▶ _What is being asked_
Every line in the data below that holds "lines" should be found and copied.

▶ _Supplied records_
::::::::::

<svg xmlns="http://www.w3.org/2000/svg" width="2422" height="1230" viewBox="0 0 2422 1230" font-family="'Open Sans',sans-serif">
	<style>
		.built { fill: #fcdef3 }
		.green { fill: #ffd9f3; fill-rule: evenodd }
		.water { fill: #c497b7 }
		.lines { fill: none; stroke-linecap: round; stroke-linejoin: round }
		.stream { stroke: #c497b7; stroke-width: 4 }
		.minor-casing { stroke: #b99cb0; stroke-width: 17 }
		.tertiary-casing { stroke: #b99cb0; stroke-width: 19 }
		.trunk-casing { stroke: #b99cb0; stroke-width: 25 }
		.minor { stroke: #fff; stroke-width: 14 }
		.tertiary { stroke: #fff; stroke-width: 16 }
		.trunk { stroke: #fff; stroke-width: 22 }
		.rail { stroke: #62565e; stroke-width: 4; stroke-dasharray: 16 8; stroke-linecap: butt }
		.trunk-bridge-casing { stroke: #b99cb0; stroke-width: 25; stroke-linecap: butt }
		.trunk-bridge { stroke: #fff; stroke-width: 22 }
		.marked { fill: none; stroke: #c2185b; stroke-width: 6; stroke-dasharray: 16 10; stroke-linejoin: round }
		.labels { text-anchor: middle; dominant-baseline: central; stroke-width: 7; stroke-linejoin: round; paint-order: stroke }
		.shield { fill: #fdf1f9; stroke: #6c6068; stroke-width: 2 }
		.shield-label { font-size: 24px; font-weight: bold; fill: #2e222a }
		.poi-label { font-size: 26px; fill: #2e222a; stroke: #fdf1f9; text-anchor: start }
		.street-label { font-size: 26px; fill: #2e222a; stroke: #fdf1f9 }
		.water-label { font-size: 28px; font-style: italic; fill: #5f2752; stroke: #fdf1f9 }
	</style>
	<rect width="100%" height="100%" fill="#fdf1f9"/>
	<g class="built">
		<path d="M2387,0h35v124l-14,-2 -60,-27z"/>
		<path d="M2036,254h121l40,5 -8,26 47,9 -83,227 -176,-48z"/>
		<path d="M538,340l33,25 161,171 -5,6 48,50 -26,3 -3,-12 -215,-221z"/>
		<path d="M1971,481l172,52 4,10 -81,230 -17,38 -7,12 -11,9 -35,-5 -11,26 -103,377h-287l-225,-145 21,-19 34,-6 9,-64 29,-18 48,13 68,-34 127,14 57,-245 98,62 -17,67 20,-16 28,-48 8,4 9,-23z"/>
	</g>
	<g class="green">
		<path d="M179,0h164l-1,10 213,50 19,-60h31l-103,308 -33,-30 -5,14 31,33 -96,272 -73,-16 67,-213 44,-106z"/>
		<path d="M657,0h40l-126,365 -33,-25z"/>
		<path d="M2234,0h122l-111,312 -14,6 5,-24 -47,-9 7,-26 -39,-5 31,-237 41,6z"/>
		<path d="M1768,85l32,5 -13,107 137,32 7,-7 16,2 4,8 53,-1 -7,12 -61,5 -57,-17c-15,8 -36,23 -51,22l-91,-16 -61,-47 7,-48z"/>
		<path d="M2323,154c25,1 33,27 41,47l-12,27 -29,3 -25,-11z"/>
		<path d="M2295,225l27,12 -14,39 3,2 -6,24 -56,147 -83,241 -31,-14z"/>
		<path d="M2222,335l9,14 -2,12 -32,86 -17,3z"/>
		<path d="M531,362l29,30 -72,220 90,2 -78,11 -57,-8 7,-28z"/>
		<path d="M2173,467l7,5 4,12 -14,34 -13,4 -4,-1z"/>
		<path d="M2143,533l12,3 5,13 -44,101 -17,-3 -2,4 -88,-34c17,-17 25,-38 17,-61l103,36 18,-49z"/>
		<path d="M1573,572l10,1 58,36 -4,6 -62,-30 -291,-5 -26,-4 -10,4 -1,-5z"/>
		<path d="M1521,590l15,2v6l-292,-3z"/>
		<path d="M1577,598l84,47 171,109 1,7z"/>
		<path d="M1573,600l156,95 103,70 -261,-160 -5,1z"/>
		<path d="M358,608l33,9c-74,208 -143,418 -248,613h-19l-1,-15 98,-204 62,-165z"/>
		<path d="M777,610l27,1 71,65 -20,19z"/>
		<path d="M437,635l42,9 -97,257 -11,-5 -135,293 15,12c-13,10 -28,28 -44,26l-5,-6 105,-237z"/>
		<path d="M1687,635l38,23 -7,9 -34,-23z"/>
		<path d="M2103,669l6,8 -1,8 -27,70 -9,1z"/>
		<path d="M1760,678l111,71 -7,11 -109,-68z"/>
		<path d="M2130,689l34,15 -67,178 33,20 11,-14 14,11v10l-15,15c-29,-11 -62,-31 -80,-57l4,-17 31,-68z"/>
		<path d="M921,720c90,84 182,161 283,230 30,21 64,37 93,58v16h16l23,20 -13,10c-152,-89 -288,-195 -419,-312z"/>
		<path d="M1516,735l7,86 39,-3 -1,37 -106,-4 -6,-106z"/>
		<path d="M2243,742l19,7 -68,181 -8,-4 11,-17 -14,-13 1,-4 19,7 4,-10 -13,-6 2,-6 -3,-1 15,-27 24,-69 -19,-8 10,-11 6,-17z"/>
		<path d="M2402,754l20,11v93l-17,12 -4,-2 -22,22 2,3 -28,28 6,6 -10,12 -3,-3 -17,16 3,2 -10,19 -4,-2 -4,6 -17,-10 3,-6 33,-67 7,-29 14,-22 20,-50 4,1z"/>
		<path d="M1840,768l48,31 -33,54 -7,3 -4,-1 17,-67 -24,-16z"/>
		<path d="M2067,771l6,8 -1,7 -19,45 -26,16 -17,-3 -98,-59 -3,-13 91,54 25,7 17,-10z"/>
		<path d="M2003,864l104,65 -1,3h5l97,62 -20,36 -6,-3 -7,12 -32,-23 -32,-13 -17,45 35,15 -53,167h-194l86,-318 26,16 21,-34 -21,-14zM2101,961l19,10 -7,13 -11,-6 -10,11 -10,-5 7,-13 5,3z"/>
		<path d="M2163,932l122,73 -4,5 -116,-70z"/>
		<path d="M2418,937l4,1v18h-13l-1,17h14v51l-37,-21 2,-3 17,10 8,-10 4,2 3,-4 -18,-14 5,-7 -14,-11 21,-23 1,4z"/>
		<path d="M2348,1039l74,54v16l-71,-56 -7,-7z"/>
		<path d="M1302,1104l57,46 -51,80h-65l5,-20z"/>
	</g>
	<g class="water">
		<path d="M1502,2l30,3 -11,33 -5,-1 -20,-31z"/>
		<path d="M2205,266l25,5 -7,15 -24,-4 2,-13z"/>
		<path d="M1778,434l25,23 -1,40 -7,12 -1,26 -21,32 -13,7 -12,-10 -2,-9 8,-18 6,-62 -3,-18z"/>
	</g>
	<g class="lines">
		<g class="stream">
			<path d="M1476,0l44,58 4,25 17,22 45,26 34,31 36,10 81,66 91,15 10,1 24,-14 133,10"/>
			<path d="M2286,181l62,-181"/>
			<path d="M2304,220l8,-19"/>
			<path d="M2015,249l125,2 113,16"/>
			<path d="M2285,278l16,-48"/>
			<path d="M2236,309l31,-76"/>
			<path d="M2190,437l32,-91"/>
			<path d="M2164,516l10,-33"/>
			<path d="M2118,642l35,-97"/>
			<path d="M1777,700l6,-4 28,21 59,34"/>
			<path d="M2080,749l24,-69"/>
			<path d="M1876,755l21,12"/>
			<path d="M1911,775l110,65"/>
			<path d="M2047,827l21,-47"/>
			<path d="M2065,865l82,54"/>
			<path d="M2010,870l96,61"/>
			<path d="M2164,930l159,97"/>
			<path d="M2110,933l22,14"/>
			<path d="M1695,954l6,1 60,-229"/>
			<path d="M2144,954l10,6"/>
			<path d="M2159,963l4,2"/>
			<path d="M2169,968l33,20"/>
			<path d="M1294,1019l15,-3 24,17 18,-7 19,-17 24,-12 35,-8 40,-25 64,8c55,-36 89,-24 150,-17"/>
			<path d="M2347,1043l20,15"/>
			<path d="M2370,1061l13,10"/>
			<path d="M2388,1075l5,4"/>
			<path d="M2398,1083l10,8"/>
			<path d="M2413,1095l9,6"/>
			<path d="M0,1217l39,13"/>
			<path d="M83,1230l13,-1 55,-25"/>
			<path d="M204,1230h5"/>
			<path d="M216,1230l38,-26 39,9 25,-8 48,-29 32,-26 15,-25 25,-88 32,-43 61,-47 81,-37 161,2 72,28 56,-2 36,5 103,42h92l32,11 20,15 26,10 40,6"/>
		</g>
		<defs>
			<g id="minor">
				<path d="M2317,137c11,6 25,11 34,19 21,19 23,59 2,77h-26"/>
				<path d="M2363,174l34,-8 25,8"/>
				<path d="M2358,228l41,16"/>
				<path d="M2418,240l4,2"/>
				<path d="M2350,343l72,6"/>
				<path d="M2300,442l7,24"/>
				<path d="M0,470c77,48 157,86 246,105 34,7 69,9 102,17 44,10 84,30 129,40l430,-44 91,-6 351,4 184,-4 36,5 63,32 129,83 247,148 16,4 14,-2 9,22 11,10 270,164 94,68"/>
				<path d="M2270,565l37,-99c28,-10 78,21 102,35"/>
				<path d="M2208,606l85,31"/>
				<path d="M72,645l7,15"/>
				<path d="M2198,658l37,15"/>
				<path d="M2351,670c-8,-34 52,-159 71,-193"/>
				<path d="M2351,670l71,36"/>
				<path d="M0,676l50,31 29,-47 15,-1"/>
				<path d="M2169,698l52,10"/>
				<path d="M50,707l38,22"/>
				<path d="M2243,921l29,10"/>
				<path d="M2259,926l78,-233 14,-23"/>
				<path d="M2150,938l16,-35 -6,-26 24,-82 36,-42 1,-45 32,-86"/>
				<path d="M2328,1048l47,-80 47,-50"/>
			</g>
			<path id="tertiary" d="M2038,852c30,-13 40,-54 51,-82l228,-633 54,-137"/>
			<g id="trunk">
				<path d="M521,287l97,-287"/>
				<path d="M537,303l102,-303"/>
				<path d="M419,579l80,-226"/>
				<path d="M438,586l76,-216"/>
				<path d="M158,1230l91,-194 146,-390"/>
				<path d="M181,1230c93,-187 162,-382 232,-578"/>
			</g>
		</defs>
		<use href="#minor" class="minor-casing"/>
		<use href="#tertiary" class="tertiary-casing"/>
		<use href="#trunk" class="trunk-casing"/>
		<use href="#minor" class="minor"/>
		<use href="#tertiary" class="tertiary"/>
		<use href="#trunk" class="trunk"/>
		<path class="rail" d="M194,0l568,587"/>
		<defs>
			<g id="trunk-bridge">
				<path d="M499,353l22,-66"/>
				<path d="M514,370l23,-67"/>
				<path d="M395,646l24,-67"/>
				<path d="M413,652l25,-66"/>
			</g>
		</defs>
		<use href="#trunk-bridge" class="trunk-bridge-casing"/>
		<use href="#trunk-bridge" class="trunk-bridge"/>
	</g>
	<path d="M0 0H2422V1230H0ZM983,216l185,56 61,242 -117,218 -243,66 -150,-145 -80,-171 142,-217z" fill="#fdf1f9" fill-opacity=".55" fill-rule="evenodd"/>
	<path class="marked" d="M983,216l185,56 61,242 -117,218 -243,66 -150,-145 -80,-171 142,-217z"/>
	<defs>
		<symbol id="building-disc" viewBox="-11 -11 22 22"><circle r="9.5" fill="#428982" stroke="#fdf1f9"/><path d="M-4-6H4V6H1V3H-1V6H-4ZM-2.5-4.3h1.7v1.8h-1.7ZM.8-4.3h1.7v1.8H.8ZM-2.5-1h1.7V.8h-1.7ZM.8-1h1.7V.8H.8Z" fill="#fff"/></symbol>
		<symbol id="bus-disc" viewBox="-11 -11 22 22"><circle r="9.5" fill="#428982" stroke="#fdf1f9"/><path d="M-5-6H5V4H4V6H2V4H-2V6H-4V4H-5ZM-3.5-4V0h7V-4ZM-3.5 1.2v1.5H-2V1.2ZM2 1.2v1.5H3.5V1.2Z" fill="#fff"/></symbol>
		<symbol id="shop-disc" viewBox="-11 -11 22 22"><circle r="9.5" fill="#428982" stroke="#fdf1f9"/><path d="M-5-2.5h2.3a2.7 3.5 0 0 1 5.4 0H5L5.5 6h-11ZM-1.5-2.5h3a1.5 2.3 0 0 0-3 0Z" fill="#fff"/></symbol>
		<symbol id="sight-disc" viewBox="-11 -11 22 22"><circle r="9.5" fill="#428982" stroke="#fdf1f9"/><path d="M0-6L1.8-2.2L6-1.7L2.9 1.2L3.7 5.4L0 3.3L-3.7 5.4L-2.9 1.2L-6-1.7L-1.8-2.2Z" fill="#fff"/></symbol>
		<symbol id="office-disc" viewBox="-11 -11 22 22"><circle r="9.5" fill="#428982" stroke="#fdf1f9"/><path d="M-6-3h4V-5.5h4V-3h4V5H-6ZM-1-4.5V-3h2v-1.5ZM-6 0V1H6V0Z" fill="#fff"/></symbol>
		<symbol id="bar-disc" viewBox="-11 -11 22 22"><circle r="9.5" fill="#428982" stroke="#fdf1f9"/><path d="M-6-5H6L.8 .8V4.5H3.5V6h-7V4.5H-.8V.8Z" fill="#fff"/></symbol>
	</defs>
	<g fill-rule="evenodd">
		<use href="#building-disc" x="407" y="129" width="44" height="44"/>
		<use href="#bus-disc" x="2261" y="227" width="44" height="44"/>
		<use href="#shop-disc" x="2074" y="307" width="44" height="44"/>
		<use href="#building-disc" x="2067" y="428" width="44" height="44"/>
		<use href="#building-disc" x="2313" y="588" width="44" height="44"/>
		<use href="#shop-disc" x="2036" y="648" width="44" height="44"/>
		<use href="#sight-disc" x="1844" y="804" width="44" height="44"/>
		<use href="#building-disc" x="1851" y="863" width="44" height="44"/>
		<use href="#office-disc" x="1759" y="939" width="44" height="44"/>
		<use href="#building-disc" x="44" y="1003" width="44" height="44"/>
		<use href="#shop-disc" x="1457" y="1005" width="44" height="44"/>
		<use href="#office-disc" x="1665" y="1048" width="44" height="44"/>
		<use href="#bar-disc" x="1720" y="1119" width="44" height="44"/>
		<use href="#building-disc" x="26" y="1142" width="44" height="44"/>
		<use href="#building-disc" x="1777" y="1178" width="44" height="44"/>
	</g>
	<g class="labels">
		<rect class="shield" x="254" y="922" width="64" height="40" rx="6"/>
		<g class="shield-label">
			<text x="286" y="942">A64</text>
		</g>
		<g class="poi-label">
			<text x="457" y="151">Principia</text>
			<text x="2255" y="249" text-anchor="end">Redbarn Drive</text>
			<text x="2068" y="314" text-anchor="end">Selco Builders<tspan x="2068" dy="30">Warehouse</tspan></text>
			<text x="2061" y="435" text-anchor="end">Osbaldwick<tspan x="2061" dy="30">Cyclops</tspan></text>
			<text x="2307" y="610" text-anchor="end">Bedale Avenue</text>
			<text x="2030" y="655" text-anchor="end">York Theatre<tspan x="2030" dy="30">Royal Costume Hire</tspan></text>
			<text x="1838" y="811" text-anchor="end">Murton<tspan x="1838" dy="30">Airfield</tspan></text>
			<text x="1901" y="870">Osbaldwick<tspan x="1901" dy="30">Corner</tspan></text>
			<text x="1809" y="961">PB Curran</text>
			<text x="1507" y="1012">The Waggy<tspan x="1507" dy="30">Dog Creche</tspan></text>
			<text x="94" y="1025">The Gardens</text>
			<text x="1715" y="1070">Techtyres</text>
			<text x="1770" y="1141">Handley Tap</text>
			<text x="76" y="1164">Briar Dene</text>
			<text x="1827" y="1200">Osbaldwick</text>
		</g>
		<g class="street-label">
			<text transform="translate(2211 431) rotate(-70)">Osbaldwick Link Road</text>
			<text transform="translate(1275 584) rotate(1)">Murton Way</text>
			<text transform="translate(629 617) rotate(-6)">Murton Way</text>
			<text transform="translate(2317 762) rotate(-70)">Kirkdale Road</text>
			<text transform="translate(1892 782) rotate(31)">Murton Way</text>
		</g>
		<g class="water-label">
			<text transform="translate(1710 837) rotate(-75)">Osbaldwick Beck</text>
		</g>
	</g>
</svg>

::::::::::

▶ _Solution for this problem_
		.lines { fill: none; stroke-linecap: round; stroke-linejoin: round }
	<g class="lines">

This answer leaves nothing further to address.